Ainsi, la France s’attaquerait de plein pied à la question de la
compétitivité par les coûts de fabrication et par là-même aux racines de la
désindustrialisation automobile de nos territoires.
Enfin, faut-il rappeler que rien n’est possible sans
reprendre une politique claire et offensive pour aller à la reconquête des
marchés.
Dans un contexte aussi morose qu’actuellement, l’Etat se
doit d’être stratège en prenant les mesures d’accompagnement qui
s’imposent ; à l’instar de ce que les Etats-Unis ont su faire depuis 2009.
Réviser les
stratégies et coopérations
Dans le Livre blanc, nous développons également des
concepts de soutien au marché sur la base d’un droit à la mobilité tel qu’il
existe un droit au logement et largement soutenu par l’action publique jusqu’à
cette date. Enfin, nous soulignons l’importance de concevoir ou reprendre des
coopérations et partenariats dont le sens n’est pas uniquement de faire de la concentration
industrielle au sein des mêmes filières (le modèle « vertical »), mais
de penser à la constitution de consortiums industriels (à la japonaise ou
modèle « horizontal ») qui seraient en mesure d’évoluer vers une offre
globale de mobilité, individuelle, collective ou combinée. Le savoir-faire en
construction et gestion d’infrastructures ne doit pas être délaissé dans une
telle approche.
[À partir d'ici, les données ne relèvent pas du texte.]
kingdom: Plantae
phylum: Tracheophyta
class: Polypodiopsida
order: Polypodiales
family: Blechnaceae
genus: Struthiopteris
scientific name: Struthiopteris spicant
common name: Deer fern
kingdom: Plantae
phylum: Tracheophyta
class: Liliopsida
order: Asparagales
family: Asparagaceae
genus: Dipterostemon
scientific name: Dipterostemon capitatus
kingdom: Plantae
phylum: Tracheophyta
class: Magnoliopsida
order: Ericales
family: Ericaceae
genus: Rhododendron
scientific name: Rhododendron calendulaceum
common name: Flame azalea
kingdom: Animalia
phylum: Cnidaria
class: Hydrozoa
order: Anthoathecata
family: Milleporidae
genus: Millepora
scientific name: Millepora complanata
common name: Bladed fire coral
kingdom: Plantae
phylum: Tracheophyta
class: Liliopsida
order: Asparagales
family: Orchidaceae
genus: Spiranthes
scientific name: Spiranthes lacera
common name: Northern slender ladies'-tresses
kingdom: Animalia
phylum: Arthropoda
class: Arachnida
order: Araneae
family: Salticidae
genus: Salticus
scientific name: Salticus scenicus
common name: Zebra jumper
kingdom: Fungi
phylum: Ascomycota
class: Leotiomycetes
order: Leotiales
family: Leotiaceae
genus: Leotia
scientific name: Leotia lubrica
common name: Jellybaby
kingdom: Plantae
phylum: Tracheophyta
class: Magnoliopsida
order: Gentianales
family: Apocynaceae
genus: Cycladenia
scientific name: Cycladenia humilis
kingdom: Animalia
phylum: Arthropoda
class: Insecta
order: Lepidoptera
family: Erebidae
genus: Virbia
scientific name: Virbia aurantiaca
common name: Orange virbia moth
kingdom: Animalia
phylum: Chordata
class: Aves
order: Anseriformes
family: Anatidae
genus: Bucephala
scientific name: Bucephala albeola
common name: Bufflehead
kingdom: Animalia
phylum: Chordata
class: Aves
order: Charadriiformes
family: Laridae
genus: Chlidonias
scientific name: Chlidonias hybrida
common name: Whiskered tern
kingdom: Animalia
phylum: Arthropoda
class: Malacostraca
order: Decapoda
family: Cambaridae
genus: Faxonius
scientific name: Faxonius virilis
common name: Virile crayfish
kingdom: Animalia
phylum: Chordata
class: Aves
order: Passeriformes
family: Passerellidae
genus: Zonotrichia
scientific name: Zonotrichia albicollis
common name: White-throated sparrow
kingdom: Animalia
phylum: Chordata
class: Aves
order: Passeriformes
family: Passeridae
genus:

Sur ce point, les collectivités peuvent être des pourvoyeuses
de maîtrise technologique, encore trop ignorés à ce jour.
De l’intérêt de
travailler avec les territoires
Notre mobilisation territoriale pour le développement
économique constitue l’un des meilleurs résultats de la décentralisation des
années 80. En 2012, nos pratiques locales nous (l’ACSIA) imposaient de formuler
une voix originale et complémentaire de celle des acteurs économiques et des
pouvoirs publics nationaux.
Si je dois vous convaincre de quelque chose, c’est de
travailler avec les territoires.
Nous devons étudier ensemble comment faire cause
commune pour remettre sur la bonne voie notre économie industrielle et
automobile. Pour conclure, je souhaite dire que dans chaque bassin de vie,
l’histoire des trente années passées montre qu’ensemble nous avons déjà réussi
de grands paris industriels, il n’est donc pas interdit que nous réussissions à
engager les indispensables mutations d’avenir, pour peu que nous y mettions en
commun toute la volonté utile et nécessaire : les moyens humains,
scientifiques et technologiques; comme budgétaires.